ABOUT THIS TASK: Show all lines of the listing that hold the word "coordinate".

GIVEN ENTRIES:
○ ○ ○ ○ ○ ○ ○
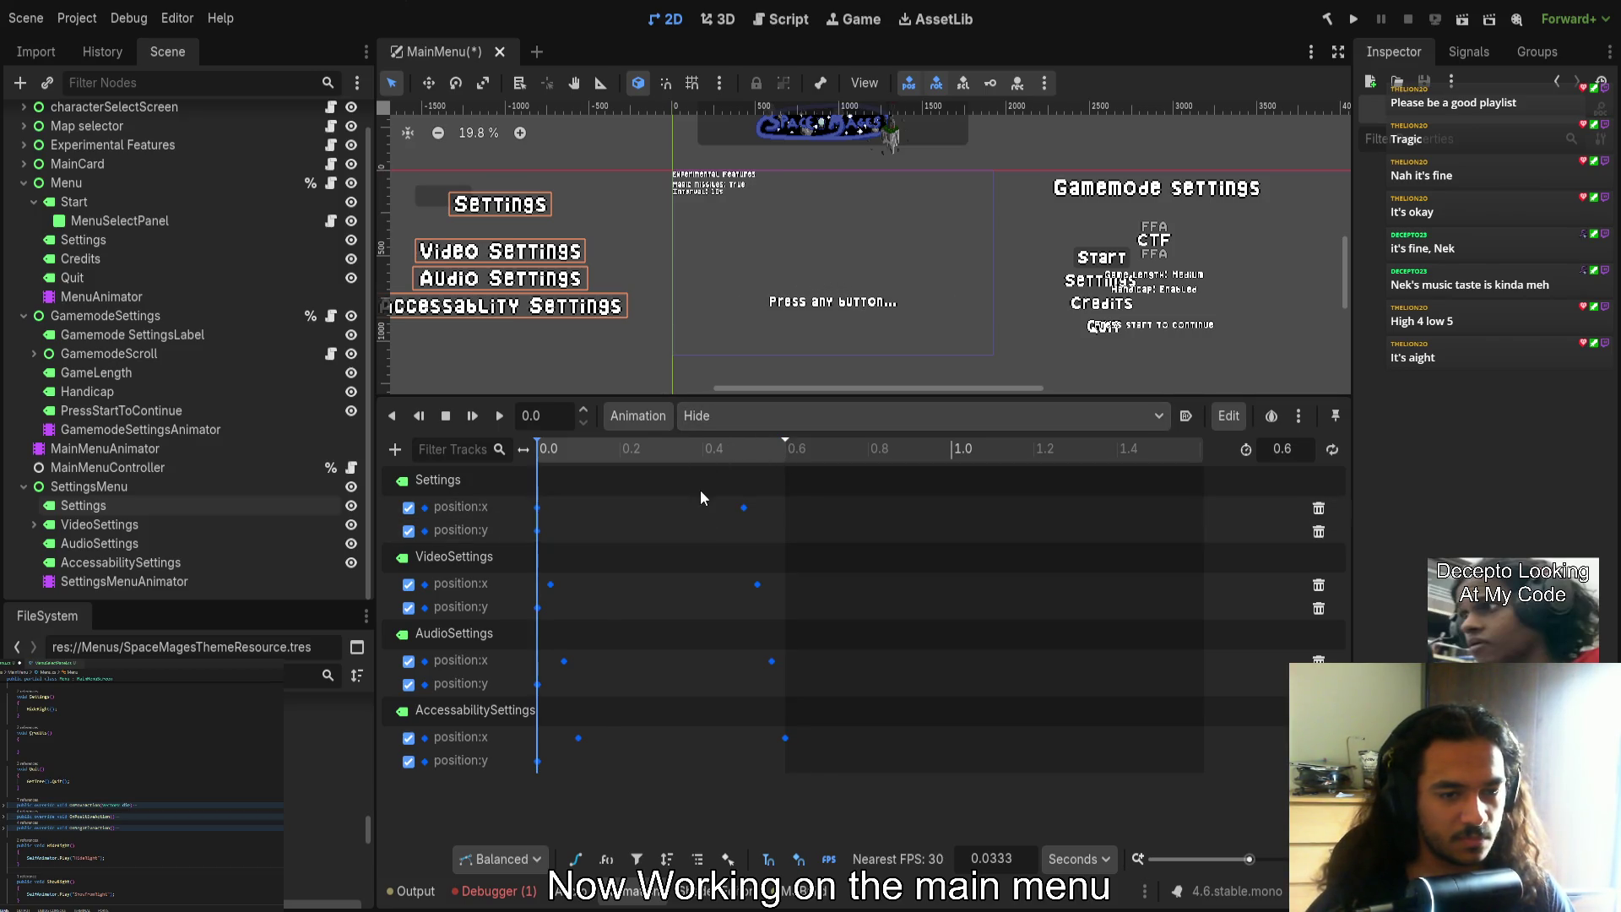
{"action": "left_click_drag", "start_coordinate": [728, 449], "coordinate": [814, 468]}
{"action": "mouse_move", "coordinate": [807, 764]}
{"action": "left_mouse_down"}
{"action": "mouse_move", "coordinate": [730, 549]}
{"action": "mouse_move", "coordinate": [736, 499]}
{"action": "mouse_move", "coordinate": [633, 506]}
{"action": "left_mouse_up"}
{"action": "left_click_drag", "start_coordinate": [584, 746], "coordinate": [526, 494]}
○ ○ ○ ○ ○ ○ ○
WRITTEN SOLUTION:
{"action": "left_click_drag", "start_coordinate": [728, 449], "coordinate": [814, 468]}
{"action": "mouse_move", "coordinate": [807, 764]}
{"action": "mouse_move", "coordinate": [730, 549]}
{"action": "mouse_move", "coordinate": [736, 499]}
{"action": "mouse_move", "coordinate": [633, 506]}
{"action": "left_click_drag", "start_coordinate": [584, 746], "coordinate": [526, 494]}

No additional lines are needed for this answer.